In our work across the transport and aviation sectors and with cities, we’ve developed four recommendations for developing commercially successful mobility services, with lasting civic and financial value to the city. 

1. Citizens first

Cities should think of their citizens as a group with diverse concerns and understand them with the needs of the whole community in mind.

Technology start-ups often act in competition with each other for the attention of single users. This means that while Uber is a great service for single customers, it can harm the citizenry as a whole due to the congestion caused by tens of thousands of Uber drivers, circling and waiting for work.

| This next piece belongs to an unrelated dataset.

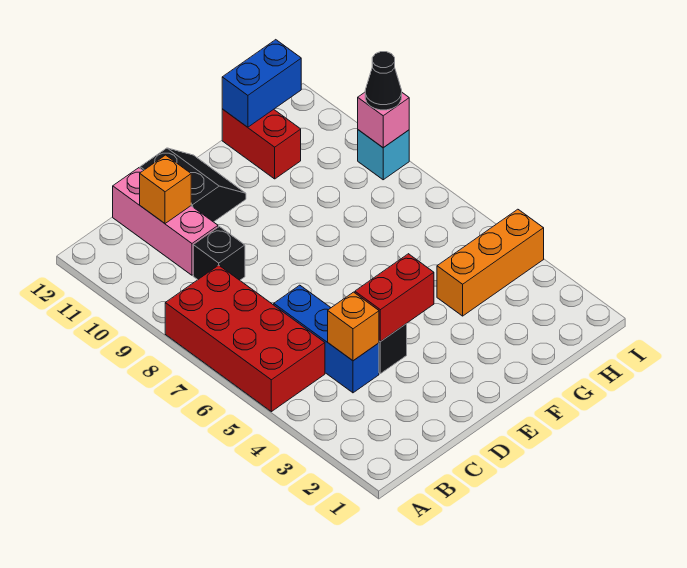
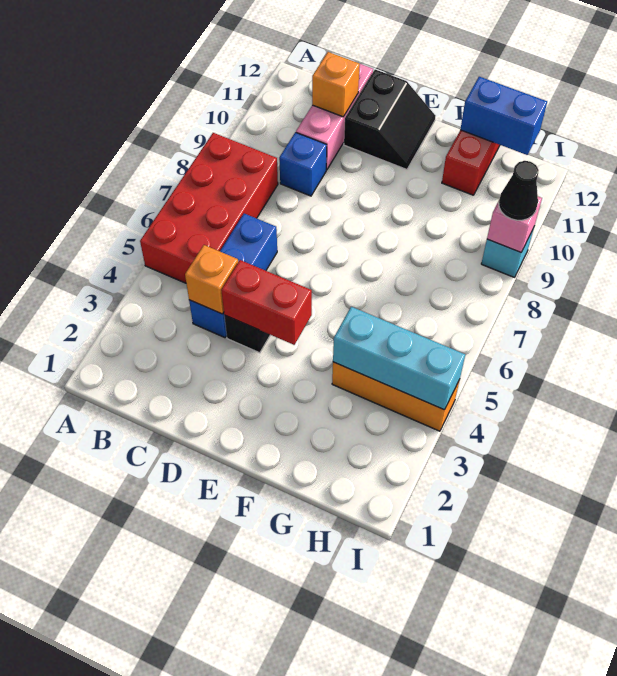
black 1x1 brick [193,226,245,280] -> blue 1x1 brick [279,132,327,196]
none -> cyan 1x3 brick [333,307,465,410]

“The relentless focus on ‘the user’, which has driven so much product and process improvement over the last two decades, is also the blindspot of the digitally-oriented design practices. They can only look up from the homescreen blankly, through the narrowly focused lens of ‘the user’, when asked to assess the wider impact of such services when aggregated across the city.”

From The City is my Homescreen, Dan Hill, Director of Strategic Design at Vinnova

2. Mapping users of Smart Mobility services

Using corporate cartography that shows the connections between city stakeholders is an important tool when mapping users of smart mobility services. As part of user research, whether on city stakeholders or chief executives, we recommend teams develop visual maps that highlight the entire user network as well as single users.

Creating a visual diagram shows how personas share information, who makes and uses the data and levels of decision-making processes. 

A corporate cartography exercise demonstrates project stakeholders, in addition to demonstrating possibilities for the design team, an overview of how service development can assist with information flow, compliance problems, service ownership and maintenance.

3. Design in collaboration with lawyers

Among the most important people in a city mobility project are lawyers or solicitors. We recommend smart mobility teams ensure regular access to lawyers, not just through the city or client team counsels, but also through their legal resources that can be commissioned alongside any project. Due to the complexity of city mobility projects, many services will eventually require new contracts for data or between stakeholder groups.

With lawyers readily to hand, it is possible to create draft instruments and new contracts quickly around data ownership for testing zones or temporary traffic schemes. This can avoid waiting around for months. Designers can create a brief for lawyers, including schematics of user needs, data needs per group and prototype contracts alongside other service design assets.

“A good legal advisor should be seen as a natural extension of your commercial team. They should be helping to bring value to a commercial venture, whether that is through unlocking additional value within the deal itself or helping to protect you against any fallout further down the process.”

Jamie Smith, Sheridans

4. Create robust and valuable data partnerships

At the 2019 Financial Times ‘Future of the Car’ conference, Michael Hurwitz, Director of Transport Innovation at Transport for London, said that private companies are generally poor at sharing the data they create.

The opposite end of the spectrum is open data programmes that only exist for as long as they have an executive sponsor in a city. We propose a middle ground where city data is created with different licensing models, assuming it will be combined and benchmarked with other data within and across other cities. 

This allows the creators of the data to preserve a degree of commercial IP while also sharing it for mutual benefit. Thorough legal instrumentation is required to make these deals work.


Designing mobility services well today ensures citizens needs will be met tomorrow. 

Striking a balance between experimentation and genuine citizens’ needs is critical. Thorough user research frameworks, an experimental approach and a well-formulated legal framework can support designers in doing so. These methods can uncover challenges and risks but also nuances and an understanding of what should be developed. 

With the city in mind, smart mobility service developers will have a sound framework for commercial longevity, profitability for their business and a valuable service for their citizens.